Kenny
As a child, my understanding of my
uncle was a sloppy collage of my grandmother and mothers’ recollections of his
youth layered beneath the chaos that he caused within my family from a distance.
The bulk of the picture that I drew of my uncle focused on the panic that he so
often stirred within my family; blurry nights when my mother rushed my sister
and I to our neighbor’s house so that she could drive up north to make sure he
was alive or hysterical phone conversations during which my mother would beg my
grandfather to send him to rehab. I collected these shards of my uncle
throughout my childhood, storing them beneath a dark veil in the back of my
mind.
The possibility of my uncle having
to live with us was a threat that loomed over my family from the time I was
very young, his presence an unfulfilled prophesy. In the winter of my junior
year of high school, he burrowed into our dining room. Chinese screens were
erected from the short pathway from the front door to the kitchen to give him a
false sense of privacy. For two years, the urine glow that illuminated his
hunched figure was the last thing I saw every night before I turned out the
kitchen light. And his muffled sobs were the last thing I heard before I shut
the hallway door, separating this fallen man from my sleeping family.
Within a week of his moving in, I began
ignoring him and stabbing him with my disgust. I would stomp around him in the
kitchen while I made my lunch, refusing to let myself look at him, convincing
myself he wasn’t there. My boyfriend at the time once walked up to him to
introduce himself, extending his hand, “Hey, what’s up, I’m Fra-,” “Don’t,” I
hissed, slapping his hand away from my uncle’s. I wouldn’t let him touch
anything that belonged to me.
My mother told him that he had to
leave the night that we came home to a house that reeked of alcohol and his
slumped body across the kitchen table. “We’re enabling you,” she said. “I don’t
have anybody, Di. I don’t know where to go,” he sobbed, tears glistening on his
scruffy, bloated red face. I remember thinking he was pathetic. He was gone the
next morning.
6 months after he left, my mother,
sister, and I were in Maryland for Christmas with my entire family. Nobody knew
where he was and everybody was relieved that we could carry on the holiday
without his raw presence reminding us of our own demons. The morning after
Christmas, I woke up surrounded by torn wrapping paper and my mother’s muffled
sobs. I walked into her room and she told me that our dog, Rory, had died on
Christmas night. A Dalmatian-Akita mix and the size of a little pony, Rory held
a special place in everyone’s heart and his unexpected death left us heartbroken.
After finally processing that Rory was gone, the realization of having to both
see and dispose of his dead body dawned on me. “I can’t,” I coughed out,
choking on my sobs.

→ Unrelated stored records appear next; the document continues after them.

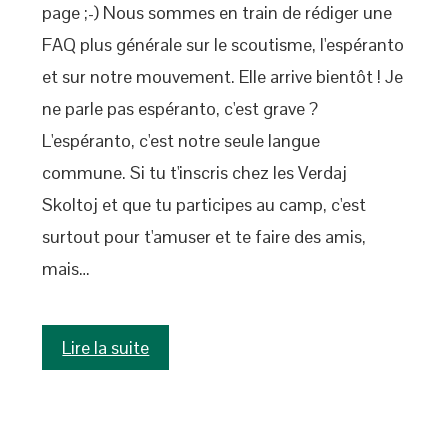
page ;-) Nous sommes en train de rédiger une
FAQ plus générale sur le scoutisme, l'espéranto
et sur notre mouvement. Elle arrive bientôt ! Je
ne parle pas espéranto, c'est grave ?
L'espéranto, c'est notre seule langue
commune. Si tu t'inscris chez les Verdaj
Skoltoj et que tu participes au camp, c'est
surtout pour t'amuser et te faire des amis,
mais…
Lire la suite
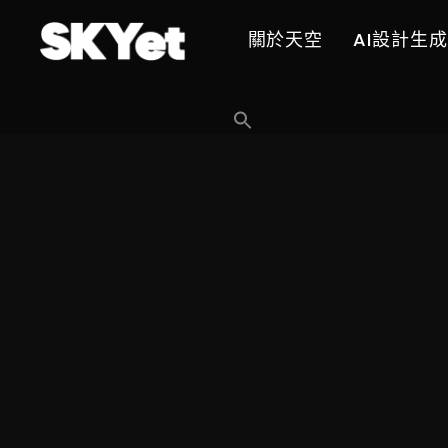
關於天空
AI設計生成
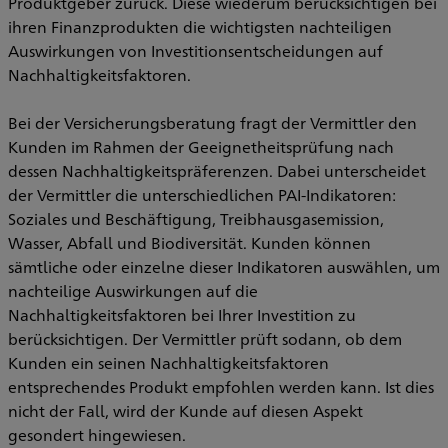
Produktgeber zurück. Diese wiederum berücksichtigen bei
ihren Finanzprodukten die wichtigsten nachteiligen
Auswirkungen von Investitionsentscheidungen auf
Nachhaltigkeitsfaktoren.
Bei der Versicherungsberatung fragt der Vermittler den
Kunden im Rahmen der Geeignetheitsprüfung nach
dessen Nachhaltigkeitspräferenzen. Dabei unterscheidet
der Vermittler die unterschiedlichen PAI-Indikatoren:
Soziales und Beschäftigung, Treibhausgasemission,
Wasser, Abfall und Biodiversität. Kunden können
sämtliche oder einzelne dieser Indikatoren auswählen, um
nachteilige Auswirkungen auf die
Nachhaltigkeitsfaktoren bei Ihrer Investition zu
berücksichtigen. Der Vermittler prüft sodann, ob dem
Kunden ein seinen Nachhaltigkeitsfaktoren
entsprechendes Produkt empfohlen werden kann. Ist dies
nicht der Fall, wird der Kunde auf diesen Aspekt
gesondert hingewiesen.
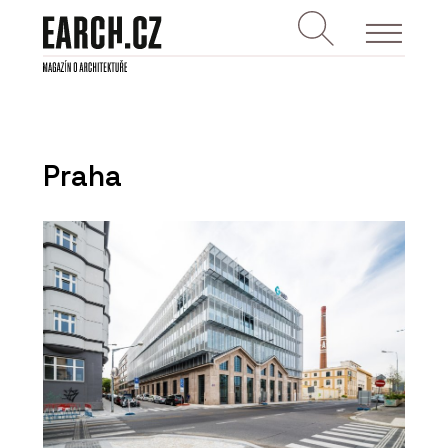
Praha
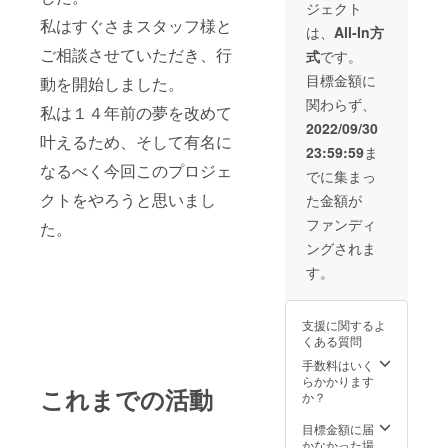
きます。 名前は
ジェクト
用意し名前を読
備考欄のほうに
私はすぐさまスタッフ様と
み上げさせてい
は、
All-In方
希望される名前
ただき感謝の意
ご相談させていただき、行
を記載していた
式
です。
をお伝えさせて
だきますようお
いただきます。
目標金額に
動を開始しました。
願いいたしま
そしてご支援者
す。
関わらず、
私は１４年前の夢を改めて
様専用のshort動
画（３０秒）を
2022/09/30
叶えるため、そして有名に
作成させていた
23:59:59
ま
だきます。そし
なるべく今回このプロジェ
てもう一つ私の
でに集まっ
直筆の手紙を送
クトをやろうと思いまし
た金額が
付させていただ
きます。 short
ファンディ
た。
動画については
ングされま
メール、DM等で
お送りさせてい
す。
ただきます。 名
前は備考欄のほ
うに希望される
支援に関するよ
名前を記載して
くある質問
いただきますよ
手数料はいく
うお願いいたし
らかかります
ます。
これまでの活動
か？
目標金額に届
かなかった場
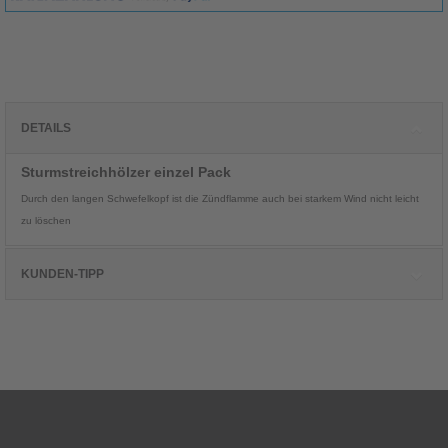
DETAILS
Sturmstreichhölzer einzel Pack
Durch den langen Schwefelkopf ist die Zündflamme auch bei starkem Wind nicht leicht
zu löschen
KUNDEN-TIPP
Kunden, die diesen Artikel kauften, haben
auch folgende Artikel bestellt:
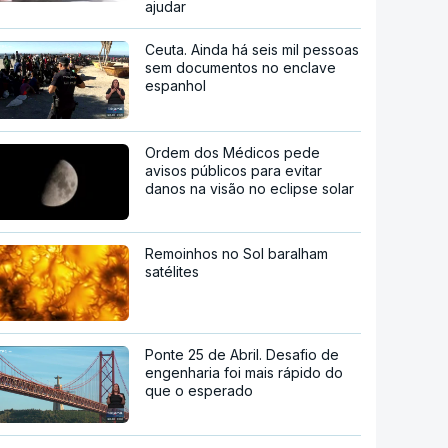
ajudar
Ceuta. Ainda há seis mil pessoas
sem documentos no enclave
espanhol
Ordem dos Médicos pede
avisos públicos para evitar
danos na visão no eclipse solar
Remoinhos no Sol baralham
satélites
Ponte 25 de Abril. Desafio de
engenharia foi mais rápido do
que o esperado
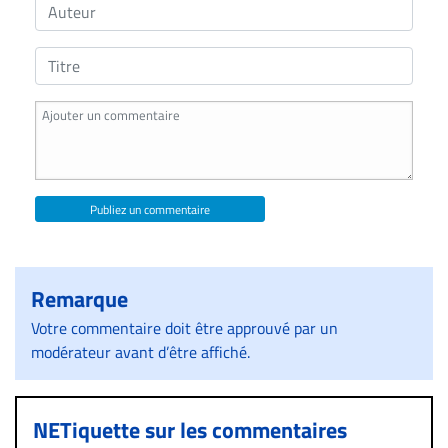
Publiez un commentaire
Remarque
Votre commentaire doit être approuvé par un
modérateur avant d’être affiché.
NETiquette sur les commentaires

My mother held me and stroked my head, mixing my hair with
my salty tears, “Kenny took care of it, don’t worry,” she whispered.
We still don’t know where Kenny
lives or how far he had to drive to take care of the dead body; we never called
to ask him what happened. He silently floated up from whatever dark lair he had
been staying in and gifted us with not having to see our pet’s lifeless body. I
imagine that Kenny struggled to pick up Rory’s limp body and that his sorry
eyes took one last look at the dog’s greying face before gently placing him in
the bed of his truck. I envision Kenny disappearing into the traffic on the
highway, his truck carrying the weight of both a dead dog and a man that has
been crucified by his family for their sins.